Application changes based on age. Steps don’t. Take the burden off your shoulders and put it on your kids shoulder. Don’t snuff out their ambition “to do it themselves.” It’s monumental in their self confidence.

Self-learners stand out, because it’s so unusual. They know how to find out what they don’t know. Very entrepreneurial. They find out what their passion is and then you let them go. It starts with education and then it spills over to other aspects of life.

Plan out the year with them. It’s very motivation to see where their headed and that there’s an end.

  1. Gather your curriculum up.

Curriculum is a tool.

  1. Set some goals, one per subject.

“The greatest service we could do for education is to each fewer subjects” – C.S. Lewis [Get full quote.]

Mastery learning gives a foundation of success on top of success. You don’t move on if you don’t get it in the homeschool world.

She uses a quarterly system.

  1. Monitoring.

Only thing she “does” in homeschool. How much can you trust them? Catching them cheating in the home is an opportunity to teach grace.

Spot check with your older kids. They don’t know when it’s going to come. [Psychology 101…] Did cause one of her students to stumble, because she gave him too much rope. He got behind, and then further behind. Punishment is you loose the freedom to self-teach.

  1. Let go.

She didn’t have little ones to be mom to any more. That’s an awesome thing. When they go off to college they may struggle. That’s OK. They have self-mastery, so they get through it.

How to – set short term goals with young ones

(Kindergarten) Just take each day as it comes. Don’t let it stress you out. Look at your curriculum, and divide it into quarters. On goals page write get to page # where # is a quarter of the way through. Be ready for your plans to be set aside because they may not be ready for it.

Loosely woven plans.

Write down a goal for each subject. On the weekly plan, write out which pages you want them to do. At the end of the day, do you cross it off? No, let your child do it. Give them that feeling of accomplishment.

1st grade and on goal definition

Do the same thing. Rely on them to figure out what they need to do today. Let them go work on it. Each progressive grade they will get better at doing these tasks more and more on their own. By fifth grade, they can just do it. (You need to look it over to make sure they can do it.)

We they know that they’re free to fail – they’re afraid to try.

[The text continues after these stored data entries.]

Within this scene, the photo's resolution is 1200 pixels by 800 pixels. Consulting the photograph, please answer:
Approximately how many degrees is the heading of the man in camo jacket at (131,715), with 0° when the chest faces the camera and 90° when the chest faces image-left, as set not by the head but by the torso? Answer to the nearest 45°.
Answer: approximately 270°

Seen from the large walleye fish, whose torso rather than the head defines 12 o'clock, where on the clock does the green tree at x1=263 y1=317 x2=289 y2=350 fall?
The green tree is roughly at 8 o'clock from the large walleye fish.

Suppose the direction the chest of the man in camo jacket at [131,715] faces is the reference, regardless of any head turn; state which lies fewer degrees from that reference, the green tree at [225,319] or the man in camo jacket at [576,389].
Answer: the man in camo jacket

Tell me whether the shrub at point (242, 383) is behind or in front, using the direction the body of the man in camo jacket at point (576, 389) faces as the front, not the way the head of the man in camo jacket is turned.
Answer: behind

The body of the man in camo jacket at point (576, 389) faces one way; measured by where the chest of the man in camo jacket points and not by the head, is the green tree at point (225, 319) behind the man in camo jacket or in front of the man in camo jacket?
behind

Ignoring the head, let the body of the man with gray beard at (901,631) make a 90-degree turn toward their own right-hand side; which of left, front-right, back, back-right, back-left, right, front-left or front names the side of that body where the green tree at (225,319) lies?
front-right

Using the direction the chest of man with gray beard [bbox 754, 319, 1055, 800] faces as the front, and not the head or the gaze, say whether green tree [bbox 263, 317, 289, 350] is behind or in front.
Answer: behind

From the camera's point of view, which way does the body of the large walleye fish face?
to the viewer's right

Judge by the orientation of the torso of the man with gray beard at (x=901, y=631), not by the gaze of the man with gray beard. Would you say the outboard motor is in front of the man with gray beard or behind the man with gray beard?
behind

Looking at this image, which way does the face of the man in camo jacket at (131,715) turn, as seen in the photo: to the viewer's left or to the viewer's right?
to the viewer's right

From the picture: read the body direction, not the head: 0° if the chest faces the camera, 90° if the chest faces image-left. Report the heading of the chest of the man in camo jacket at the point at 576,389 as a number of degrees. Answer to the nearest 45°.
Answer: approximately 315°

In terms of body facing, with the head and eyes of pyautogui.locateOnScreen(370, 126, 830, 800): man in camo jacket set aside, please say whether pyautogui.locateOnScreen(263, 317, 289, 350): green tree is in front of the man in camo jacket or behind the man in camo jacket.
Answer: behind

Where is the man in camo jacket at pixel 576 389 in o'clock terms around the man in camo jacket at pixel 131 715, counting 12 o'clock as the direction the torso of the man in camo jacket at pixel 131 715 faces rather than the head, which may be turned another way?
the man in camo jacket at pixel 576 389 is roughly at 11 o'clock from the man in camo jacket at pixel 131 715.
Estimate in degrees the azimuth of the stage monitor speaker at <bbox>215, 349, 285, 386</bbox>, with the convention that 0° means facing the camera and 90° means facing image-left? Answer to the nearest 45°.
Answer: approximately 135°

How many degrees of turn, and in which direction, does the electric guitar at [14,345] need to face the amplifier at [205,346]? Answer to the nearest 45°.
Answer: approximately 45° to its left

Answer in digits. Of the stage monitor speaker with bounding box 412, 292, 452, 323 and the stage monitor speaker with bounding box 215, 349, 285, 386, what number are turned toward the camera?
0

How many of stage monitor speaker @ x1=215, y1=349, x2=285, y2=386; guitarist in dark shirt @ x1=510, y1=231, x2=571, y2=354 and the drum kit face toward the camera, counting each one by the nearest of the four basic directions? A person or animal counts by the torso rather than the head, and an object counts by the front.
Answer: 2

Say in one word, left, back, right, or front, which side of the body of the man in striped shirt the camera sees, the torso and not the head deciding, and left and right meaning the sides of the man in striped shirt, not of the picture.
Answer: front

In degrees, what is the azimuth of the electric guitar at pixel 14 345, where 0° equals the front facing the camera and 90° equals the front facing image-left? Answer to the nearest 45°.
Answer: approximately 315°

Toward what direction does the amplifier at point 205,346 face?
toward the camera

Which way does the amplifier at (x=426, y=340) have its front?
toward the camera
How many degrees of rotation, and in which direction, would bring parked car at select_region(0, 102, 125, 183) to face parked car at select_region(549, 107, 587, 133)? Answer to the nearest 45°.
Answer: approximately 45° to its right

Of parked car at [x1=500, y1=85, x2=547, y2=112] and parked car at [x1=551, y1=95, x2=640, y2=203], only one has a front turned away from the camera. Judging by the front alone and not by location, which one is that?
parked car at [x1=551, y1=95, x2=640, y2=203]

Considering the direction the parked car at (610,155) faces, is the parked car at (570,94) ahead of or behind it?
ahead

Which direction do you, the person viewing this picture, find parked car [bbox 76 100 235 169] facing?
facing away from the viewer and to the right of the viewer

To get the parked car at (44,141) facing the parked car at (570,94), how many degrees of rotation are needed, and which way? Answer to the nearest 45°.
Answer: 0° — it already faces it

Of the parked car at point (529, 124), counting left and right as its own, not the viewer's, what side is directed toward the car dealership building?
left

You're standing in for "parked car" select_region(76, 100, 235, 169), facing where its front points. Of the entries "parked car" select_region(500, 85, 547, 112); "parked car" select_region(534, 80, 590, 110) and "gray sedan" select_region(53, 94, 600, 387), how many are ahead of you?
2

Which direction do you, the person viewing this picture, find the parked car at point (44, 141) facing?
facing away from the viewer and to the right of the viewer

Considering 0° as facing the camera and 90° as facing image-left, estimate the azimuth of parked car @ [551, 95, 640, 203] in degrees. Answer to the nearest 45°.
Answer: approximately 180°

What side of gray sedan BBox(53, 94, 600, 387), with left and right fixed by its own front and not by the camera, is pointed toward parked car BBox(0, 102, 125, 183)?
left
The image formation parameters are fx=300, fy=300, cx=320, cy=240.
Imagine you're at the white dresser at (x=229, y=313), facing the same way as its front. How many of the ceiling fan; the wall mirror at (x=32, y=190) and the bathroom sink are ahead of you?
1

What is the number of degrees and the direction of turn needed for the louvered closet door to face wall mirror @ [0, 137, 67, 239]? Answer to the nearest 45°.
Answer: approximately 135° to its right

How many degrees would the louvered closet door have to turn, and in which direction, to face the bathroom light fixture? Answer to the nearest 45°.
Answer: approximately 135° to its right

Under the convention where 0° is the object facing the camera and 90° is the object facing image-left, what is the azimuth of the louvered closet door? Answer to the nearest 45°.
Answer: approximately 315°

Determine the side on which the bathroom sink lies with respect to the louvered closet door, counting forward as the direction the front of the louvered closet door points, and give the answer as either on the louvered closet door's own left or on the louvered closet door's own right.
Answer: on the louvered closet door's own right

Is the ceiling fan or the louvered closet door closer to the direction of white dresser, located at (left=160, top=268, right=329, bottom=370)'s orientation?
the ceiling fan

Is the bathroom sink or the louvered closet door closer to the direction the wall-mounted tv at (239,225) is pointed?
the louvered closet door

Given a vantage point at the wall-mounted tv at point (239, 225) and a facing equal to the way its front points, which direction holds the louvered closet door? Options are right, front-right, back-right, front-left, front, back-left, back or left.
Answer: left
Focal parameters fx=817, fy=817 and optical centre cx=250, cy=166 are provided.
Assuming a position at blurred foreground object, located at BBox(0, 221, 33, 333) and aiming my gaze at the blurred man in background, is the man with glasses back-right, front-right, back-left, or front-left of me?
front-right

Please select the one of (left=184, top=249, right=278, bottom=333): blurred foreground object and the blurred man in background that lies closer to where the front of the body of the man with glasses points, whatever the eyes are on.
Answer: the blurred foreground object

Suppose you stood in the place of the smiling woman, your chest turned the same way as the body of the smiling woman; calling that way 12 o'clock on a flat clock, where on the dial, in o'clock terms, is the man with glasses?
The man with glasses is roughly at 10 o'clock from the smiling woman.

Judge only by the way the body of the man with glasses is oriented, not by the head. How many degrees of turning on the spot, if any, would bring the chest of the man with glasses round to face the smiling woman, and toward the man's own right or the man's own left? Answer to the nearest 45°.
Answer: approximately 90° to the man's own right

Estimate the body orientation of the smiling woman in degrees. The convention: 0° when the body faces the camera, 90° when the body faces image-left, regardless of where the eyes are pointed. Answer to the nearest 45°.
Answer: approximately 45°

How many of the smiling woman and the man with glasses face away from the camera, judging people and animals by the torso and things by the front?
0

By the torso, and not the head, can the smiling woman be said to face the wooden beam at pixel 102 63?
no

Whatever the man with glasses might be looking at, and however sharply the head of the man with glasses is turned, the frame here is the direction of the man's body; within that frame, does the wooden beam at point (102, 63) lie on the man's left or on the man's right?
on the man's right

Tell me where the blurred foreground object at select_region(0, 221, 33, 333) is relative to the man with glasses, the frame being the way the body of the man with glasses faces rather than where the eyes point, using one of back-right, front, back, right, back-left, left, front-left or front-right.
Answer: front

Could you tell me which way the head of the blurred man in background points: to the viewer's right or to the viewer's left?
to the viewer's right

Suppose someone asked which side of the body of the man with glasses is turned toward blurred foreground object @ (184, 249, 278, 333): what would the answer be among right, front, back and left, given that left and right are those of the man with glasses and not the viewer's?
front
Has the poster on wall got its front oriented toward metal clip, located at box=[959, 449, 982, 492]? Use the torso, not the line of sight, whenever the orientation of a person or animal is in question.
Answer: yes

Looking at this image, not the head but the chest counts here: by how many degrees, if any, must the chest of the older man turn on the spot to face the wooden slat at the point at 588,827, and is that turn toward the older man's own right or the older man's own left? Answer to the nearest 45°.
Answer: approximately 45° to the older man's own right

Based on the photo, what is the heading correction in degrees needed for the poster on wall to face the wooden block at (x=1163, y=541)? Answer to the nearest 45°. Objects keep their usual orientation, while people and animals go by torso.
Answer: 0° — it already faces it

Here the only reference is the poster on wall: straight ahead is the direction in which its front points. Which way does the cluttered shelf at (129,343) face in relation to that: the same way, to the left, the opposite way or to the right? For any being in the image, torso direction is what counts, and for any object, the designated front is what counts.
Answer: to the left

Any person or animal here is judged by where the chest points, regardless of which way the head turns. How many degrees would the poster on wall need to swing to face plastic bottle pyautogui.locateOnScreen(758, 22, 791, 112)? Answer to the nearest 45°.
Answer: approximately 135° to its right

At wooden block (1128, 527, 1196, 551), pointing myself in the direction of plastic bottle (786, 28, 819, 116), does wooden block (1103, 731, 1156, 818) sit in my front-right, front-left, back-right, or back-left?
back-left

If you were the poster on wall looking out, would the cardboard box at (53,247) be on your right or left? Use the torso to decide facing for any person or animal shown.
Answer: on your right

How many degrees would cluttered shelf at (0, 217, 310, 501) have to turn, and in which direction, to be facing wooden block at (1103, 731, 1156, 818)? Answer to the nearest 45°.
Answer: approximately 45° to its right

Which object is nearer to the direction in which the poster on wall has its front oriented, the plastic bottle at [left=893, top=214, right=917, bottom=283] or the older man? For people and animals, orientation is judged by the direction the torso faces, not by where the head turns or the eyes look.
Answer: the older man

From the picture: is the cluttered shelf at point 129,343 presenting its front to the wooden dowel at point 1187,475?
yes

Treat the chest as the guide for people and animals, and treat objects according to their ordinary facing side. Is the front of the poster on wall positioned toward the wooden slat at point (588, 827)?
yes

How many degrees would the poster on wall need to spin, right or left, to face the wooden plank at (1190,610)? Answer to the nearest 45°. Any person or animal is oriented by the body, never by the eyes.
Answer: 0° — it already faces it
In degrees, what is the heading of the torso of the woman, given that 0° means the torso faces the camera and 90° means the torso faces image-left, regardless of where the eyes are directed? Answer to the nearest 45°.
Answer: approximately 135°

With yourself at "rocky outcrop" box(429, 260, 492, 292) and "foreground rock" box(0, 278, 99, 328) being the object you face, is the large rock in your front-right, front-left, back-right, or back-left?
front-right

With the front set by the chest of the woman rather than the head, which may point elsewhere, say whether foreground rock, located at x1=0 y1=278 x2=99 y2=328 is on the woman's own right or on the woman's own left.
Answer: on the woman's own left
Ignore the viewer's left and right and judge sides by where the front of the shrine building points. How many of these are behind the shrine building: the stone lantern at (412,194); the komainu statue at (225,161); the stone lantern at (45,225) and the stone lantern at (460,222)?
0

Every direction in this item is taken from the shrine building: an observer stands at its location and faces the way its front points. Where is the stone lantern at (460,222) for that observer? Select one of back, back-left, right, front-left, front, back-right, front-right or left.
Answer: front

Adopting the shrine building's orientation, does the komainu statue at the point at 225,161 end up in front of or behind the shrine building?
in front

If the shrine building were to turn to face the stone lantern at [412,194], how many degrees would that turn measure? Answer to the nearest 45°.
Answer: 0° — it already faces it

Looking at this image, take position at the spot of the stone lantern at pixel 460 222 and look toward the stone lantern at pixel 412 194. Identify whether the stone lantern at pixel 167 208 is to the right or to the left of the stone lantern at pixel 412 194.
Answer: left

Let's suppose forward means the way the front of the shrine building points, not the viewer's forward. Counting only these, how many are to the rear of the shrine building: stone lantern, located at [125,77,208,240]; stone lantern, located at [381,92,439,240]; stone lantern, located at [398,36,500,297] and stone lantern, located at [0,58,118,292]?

Care if it’s done really sloppily – that’s a heart issue.

Girls – Lillian 6th Grader, Age 12. Second one older.

On the start of her first day of school. She would break the lessons into quarterly sessions. She might split it so she could have time off from math or finish early. She would then break break history and other subjects down into pages.

On a weekly basis. Usually she writes out the whole week. Sometimes she does it day-by-day because she might not have enough time that day. It works both ways.

Older one tends to do the weekly planner day-by-day. By the end of the week, it feels like a lot to do “5 pages of history” for example.

Older one wanted to take French, so they added that on.

Question: what if your child blows through the week’s worth of work in a single day?

If you’re not adjusting for the appropriate level… Have at it. Why not? If it’s mastered, it’s OK. Give them the choice to either continue something, or do nothing. If you require them to immediately do the next one, they’ll do the first one a lot slower. (Last comment from older child.)

Question: how long do you wait to ask for help?

Not very long. Take the learning slowing until you’ve mastered it. Sometimes things spill over into the summer. It’s better to know it than not.

Question: How do you transition into this?

Start with the parent directed approach and transition gradually. Some curriculum lends it’s self to self-learning better than others. Look to see how parent intensive it is. To avoid this, she’s had success with workbooks.